**What you will do**
Go through the data below and return each line where the string "continuous" occurs.

--- The data Enclosed Below ---

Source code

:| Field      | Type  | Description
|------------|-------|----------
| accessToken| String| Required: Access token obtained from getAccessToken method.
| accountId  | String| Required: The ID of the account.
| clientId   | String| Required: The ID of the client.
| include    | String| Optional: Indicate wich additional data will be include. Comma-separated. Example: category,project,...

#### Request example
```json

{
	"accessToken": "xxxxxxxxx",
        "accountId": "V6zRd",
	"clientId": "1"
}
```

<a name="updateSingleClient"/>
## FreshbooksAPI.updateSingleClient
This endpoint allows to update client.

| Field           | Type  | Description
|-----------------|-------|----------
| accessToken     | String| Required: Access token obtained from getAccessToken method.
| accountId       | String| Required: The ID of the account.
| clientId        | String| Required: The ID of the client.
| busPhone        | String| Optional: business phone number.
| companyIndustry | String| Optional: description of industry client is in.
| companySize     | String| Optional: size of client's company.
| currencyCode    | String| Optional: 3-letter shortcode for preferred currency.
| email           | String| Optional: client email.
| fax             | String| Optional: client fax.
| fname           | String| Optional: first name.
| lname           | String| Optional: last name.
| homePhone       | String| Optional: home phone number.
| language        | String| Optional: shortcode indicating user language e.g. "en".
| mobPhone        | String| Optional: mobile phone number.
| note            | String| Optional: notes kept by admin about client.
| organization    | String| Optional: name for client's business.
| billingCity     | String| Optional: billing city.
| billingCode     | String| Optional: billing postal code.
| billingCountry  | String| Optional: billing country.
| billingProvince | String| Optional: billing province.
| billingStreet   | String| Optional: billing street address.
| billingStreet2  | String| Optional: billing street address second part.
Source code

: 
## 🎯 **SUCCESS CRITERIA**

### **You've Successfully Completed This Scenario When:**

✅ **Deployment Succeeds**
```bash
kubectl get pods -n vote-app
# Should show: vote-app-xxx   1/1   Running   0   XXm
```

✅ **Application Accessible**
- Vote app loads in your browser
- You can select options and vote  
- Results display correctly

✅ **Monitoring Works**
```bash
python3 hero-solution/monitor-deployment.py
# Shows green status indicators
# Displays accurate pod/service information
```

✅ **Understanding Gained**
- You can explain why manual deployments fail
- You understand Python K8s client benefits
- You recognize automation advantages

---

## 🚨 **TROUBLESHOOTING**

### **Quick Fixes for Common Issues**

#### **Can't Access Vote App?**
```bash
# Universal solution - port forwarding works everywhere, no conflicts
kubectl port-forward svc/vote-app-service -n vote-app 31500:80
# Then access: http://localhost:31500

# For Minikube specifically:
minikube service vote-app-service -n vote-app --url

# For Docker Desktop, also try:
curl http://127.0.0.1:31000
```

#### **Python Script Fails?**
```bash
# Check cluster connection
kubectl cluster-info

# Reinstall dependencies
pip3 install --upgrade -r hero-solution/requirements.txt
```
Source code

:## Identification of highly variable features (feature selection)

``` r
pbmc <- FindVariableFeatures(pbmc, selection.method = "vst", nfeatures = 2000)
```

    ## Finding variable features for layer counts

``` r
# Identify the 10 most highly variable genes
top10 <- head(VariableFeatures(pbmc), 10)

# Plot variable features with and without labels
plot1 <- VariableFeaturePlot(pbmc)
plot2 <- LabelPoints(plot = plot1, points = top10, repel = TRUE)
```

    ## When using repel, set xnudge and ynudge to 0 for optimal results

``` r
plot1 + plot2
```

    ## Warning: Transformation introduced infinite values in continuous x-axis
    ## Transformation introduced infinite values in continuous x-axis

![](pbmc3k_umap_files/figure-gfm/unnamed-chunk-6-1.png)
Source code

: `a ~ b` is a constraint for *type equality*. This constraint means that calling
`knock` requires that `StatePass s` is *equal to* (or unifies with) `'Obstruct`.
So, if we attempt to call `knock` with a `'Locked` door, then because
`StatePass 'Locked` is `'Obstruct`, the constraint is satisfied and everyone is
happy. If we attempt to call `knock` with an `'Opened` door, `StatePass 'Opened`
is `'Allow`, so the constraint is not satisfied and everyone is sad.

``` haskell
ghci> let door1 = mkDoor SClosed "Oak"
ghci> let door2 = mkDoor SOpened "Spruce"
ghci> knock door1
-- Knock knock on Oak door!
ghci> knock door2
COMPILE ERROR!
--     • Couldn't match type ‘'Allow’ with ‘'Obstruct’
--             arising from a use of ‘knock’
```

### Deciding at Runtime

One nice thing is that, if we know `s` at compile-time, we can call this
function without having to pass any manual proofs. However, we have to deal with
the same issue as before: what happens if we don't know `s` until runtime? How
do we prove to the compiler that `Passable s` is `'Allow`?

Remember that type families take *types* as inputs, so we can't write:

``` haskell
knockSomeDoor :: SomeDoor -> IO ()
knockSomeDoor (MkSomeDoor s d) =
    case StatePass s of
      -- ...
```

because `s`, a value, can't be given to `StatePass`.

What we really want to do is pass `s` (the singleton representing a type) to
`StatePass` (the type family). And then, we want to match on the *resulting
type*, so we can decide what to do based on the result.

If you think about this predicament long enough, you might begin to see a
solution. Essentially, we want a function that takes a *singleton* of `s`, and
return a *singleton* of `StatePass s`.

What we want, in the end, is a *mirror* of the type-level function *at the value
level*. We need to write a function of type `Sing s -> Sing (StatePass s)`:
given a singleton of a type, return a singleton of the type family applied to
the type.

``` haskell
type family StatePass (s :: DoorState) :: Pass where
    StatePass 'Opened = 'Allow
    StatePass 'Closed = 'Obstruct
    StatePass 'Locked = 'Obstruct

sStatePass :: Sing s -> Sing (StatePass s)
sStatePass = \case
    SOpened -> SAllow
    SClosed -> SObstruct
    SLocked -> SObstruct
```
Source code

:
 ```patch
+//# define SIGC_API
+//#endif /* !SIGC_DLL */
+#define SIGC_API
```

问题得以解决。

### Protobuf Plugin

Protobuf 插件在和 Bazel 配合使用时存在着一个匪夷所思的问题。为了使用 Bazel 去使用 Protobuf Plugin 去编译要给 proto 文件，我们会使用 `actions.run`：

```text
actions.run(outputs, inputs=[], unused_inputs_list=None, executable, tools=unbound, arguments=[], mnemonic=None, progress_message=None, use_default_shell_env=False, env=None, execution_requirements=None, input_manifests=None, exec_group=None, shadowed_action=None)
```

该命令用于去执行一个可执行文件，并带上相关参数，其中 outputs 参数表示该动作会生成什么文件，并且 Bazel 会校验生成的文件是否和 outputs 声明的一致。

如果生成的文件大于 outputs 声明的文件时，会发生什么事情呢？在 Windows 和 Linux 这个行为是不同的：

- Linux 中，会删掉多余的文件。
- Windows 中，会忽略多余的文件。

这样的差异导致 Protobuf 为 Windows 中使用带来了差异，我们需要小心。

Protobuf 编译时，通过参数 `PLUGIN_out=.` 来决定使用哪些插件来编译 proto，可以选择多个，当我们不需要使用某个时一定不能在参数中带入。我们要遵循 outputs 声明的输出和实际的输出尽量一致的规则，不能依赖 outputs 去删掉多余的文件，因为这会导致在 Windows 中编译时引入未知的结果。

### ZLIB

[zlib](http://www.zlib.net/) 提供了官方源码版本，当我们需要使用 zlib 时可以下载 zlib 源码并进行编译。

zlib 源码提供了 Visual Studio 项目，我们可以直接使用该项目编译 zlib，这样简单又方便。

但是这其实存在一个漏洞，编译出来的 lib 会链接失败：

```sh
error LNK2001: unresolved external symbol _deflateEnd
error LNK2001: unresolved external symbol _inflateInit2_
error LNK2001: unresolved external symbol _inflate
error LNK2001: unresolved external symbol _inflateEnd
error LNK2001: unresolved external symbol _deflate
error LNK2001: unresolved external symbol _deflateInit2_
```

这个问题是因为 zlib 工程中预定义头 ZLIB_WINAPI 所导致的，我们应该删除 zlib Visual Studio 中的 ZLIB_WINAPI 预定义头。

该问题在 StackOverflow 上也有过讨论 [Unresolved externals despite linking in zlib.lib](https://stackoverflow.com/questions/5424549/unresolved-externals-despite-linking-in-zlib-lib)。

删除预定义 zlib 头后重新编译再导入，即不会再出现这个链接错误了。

--- End of Enclosed The data ---

**Exercise solution**
    ## Warning: Transformation introduced infinite values in continuous x-axis
    ## Transformation introduced infinite values in continuous x-axis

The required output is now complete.